I got a lift from Martin McGuinness once. From Stormont to Derry in his chauffeur driven ministerial car. It was May 2001, just a few weeks out from the UK General Election.
He was Minister of Education and I was interviewing him for The Irish Times. I remember being struck by his close and easy relationship with his driver. They clearly went back a very long way. I sat in the back seat next to Minister McGuinness in the comfortable expanse of his government car.
As many have said reflecting on his death, McGuinness brought up complex emotions in people.
On the one hand I liked him. When talking about his favourite Delia Smith recipe or fly fishing, or how he took his porridge, or that time Jane Fonda called to his house in Derry, he was charming and friendly.
At one point the occasional poet got his driver to stop the car beside a bridge in the Co Derry countryside so we could try to see salmon jumping in the river. “If you weren’t here I would be fishing in my head, with Classic FM on the radio,” he said wistfully.
On the other hand he made me nervous. When I asked him, as I had to, about membership of the IRA or about murder he could be slightly terrifying. He had this piercing stare. He threw it towards me a few times and it put me on edge sitting in a confined space beside this "boy general", as the British media styled him, turned government Minister.

-- ENTRIES SUPPLIED --
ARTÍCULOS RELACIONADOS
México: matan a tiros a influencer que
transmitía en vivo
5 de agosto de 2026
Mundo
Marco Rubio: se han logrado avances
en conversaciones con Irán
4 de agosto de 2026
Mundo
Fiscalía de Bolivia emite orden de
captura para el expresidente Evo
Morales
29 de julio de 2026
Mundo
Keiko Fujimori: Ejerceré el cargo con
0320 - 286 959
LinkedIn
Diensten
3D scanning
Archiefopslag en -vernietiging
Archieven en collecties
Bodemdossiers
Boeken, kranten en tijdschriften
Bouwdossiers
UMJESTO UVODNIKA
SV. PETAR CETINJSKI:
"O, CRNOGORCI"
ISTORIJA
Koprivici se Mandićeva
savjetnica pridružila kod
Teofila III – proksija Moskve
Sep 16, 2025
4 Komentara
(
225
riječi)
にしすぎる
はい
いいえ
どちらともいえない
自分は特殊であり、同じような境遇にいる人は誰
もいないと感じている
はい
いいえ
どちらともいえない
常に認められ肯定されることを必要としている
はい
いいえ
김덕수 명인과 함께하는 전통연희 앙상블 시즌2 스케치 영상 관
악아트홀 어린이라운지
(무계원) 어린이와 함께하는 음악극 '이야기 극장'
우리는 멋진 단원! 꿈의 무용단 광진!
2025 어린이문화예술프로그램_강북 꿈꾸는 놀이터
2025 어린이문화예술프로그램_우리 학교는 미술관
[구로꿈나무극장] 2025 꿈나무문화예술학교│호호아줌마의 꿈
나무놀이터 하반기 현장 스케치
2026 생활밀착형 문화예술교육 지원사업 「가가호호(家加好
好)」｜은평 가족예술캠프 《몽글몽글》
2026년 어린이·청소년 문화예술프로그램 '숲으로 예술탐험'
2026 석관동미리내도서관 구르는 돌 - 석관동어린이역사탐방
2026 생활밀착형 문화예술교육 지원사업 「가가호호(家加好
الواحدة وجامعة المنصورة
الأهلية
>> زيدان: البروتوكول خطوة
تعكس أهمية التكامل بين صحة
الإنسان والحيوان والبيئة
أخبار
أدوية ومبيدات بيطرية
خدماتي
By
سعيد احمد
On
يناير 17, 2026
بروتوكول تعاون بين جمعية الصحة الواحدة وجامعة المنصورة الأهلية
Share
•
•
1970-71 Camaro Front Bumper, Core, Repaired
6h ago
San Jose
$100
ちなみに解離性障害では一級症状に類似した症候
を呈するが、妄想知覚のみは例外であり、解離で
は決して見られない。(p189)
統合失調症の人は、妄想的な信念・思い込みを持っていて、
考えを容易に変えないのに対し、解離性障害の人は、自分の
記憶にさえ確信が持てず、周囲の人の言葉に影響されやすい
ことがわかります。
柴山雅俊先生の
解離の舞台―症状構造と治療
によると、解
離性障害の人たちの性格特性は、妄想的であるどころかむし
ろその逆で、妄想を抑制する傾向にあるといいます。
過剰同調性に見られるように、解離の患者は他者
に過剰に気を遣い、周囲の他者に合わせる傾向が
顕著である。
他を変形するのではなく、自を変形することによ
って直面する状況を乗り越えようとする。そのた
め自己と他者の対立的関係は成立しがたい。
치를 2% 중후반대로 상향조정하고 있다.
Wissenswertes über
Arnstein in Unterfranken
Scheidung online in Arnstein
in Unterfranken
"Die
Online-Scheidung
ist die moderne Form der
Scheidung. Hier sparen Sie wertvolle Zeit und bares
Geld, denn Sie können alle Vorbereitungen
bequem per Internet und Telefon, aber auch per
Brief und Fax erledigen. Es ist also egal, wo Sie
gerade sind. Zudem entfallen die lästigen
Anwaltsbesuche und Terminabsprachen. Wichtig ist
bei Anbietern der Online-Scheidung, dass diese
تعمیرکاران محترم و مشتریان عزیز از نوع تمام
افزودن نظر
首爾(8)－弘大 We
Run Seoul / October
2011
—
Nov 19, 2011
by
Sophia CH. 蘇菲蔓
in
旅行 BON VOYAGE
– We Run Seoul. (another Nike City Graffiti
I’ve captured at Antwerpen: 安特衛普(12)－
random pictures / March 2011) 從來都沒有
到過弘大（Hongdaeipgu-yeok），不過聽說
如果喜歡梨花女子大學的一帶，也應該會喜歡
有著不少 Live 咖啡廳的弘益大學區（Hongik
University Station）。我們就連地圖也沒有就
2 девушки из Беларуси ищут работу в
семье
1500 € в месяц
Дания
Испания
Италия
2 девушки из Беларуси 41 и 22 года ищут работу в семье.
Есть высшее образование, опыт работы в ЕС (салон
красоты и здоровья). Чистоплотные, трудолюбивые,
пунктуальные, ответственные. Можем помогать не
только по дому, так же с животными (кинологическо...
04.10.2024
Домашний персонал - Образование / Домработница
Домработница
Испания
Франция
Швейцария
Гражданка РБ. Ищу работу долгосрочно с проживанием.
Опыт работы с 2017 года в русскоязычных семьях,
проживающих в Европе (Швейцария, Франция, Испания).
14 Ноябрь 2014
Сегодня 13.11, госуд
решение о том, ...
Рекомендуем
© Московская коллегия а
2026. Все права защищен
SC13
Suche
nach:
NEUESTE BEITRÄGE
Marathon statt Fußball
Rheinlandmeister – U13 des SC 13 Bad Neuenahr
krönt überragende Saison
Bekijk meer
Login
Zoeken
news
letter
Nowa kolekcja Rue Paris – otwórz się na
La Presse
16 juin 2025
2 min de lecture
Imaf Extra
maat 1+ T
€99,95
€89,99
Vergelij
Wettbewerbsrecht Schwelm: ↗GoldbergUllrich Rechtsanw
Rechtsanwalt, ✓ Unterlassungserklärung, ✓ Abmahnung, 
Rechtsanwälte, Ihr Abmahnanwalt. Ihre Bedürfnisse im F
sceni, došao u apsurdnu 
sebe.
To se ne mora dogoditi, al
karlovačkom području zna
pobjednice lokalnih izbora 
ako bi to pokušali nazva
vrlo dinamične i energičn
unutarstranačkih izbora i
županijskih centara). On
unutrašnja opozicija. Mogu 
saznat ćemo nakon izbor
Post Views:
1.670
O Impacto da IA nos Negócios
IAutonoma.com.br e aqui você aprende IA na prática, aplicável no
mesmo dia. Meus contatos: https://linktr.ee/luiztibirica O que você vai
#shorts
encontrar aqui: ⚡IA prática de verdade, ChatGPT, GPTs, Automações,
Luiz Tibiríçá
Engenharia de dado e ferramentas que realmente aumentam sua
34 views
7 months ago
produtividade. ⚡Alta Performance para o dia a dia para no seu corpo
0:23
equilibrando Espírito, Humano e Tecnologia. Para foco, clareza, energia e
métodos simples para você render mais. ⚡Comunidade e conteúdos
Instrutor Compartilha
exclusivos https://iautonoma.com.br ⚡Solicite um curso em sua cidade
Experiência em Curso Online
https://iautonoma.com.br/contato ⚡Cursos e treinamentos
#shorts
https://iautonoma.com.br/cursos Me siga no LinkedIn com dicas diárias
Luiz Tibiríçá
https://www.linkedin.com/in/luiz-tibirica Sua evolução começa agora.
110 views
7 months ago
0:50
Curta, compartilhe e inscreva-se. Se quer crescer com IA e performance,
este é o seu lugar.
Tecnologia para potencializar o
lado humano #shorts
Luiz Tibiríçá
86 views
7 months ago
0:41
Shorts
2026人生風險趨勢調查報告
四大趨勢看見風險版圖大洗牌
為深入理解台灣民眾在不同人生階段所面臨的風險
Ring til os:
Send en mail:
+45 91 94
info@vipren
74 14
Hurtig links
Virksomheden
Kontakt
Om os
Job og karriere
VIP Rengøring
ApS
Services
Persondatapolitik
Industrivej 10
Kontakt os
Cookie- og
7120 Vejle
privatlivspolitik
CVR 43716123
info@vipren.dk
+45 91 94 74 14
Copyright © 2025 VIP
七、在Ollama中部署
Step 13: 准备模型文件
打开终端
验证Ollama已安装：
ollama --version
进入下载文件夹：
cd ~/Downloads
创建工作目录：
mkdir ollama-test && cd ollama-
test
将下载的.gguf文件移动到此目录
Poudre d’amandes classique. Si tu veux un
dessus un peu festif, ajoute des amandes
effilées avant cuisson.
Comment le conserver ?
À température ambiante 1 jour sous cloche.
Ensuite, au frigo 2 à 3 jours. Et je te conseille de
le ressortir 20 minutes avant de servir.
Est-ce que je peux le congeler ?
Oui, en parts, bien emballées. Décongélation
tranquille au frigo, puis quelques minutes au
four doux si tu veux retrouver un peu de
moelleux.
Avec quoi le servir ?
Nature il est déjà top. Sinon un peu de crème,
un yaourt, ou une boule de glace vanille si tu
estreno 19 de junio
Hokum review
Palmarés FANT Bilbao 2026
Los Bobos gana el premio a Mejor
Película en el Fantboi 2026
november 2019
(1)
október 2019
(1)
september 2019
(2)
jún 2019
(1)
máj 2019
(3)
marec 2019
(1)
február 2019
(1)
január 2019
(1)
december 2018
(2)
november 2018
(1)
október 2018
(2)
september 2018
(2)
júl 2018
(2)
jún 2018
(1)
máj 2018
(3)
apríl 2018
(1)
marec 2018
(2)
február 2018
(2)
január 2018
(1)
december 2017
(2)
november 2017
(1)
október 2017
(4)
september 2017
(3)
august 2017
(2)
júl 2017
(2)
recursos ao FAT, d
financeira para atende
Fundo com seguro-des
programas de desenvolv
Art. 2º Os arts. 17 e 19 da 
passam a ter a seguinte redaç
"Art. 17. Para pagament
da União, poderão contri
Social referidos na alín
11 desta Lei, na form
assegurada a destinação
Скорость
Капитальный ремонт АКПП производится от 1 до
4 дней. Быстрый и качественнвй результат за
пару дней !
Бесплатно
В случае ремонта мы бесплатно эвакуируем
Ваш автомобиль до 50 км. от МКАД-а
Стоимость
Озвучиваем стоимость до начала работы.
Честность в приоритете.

-- REQUIRED ACTIONS --
• A. Answer these from the Martin McGuinness recollection:
(i) In what month and year did the car journey take place?
(ii) What ministerial post did McGuinness hold at the time?
(iii) What did he say he would be doing if the writer were not there?
• B. Write what comes next in the Martin McGuinness recollection, picking up after its final sentence.

-- ANSWERS FOR EACH ITEM --
• A.
(i) May 2001
(ii) Minister of Education
(iii) Fishing in his head, with Classic FM on the radio

• B.
I interviewed him again in February 2002 in the time leading up to the Bloody Sunday Inquiry when he talked about his early life as a republican leader in Derry: “People forget I was once 21. They think you were 30 years of age and you were sent to some kind of special school for training: it wasn’t like that at all,” he said.
Here’s the piece I wrote about those encounters with Martin McGuinness which was published on Saturday, Feb 9th, 2002.
From “boy general” to Education Minister
For all the smart suits, the chauffeur-driven cars and now the grand offices at Westminster, there has never been a ministerial air about Martin McGuinness. His office at Stormont is cluttered and he prefers not to be interviewed behind his big, important looking desk.
On school visits, Call Me Martin is his unofficial catchphrase. “Yes Minister, I mean,” the female teachers giggle in reply.
These days, few outside education want to talk to him about schools or departmental policy. The Minister’s role during Bloody Sunday - did he fire the first shot or was he just a bystander? - has been the subject of intense discussion and lately his appearances on TV or in the newspapers have centred around those events.
He has just watched the second movie about the Bloody Sunday shootings 30 years ago, describing Jimmy McGovern’s film Sunday as “very, very powerful”. During the studio discussion that followed the film, McGuinness - who has admitted to the tribunal that back then he was second in command of the IRA in Derry - was accused of distributing nail bombs to volunteers on the day.
“Nonsense,” he said, “the sources quoted are highly suspect to say the least.”
He will give evidence within months to the tribunal but his assertion that the IRA was not involved in Bloody Sunday is not enough for some of his opponents, who believe McGuinness should widen his statement to include more details of his IRA past.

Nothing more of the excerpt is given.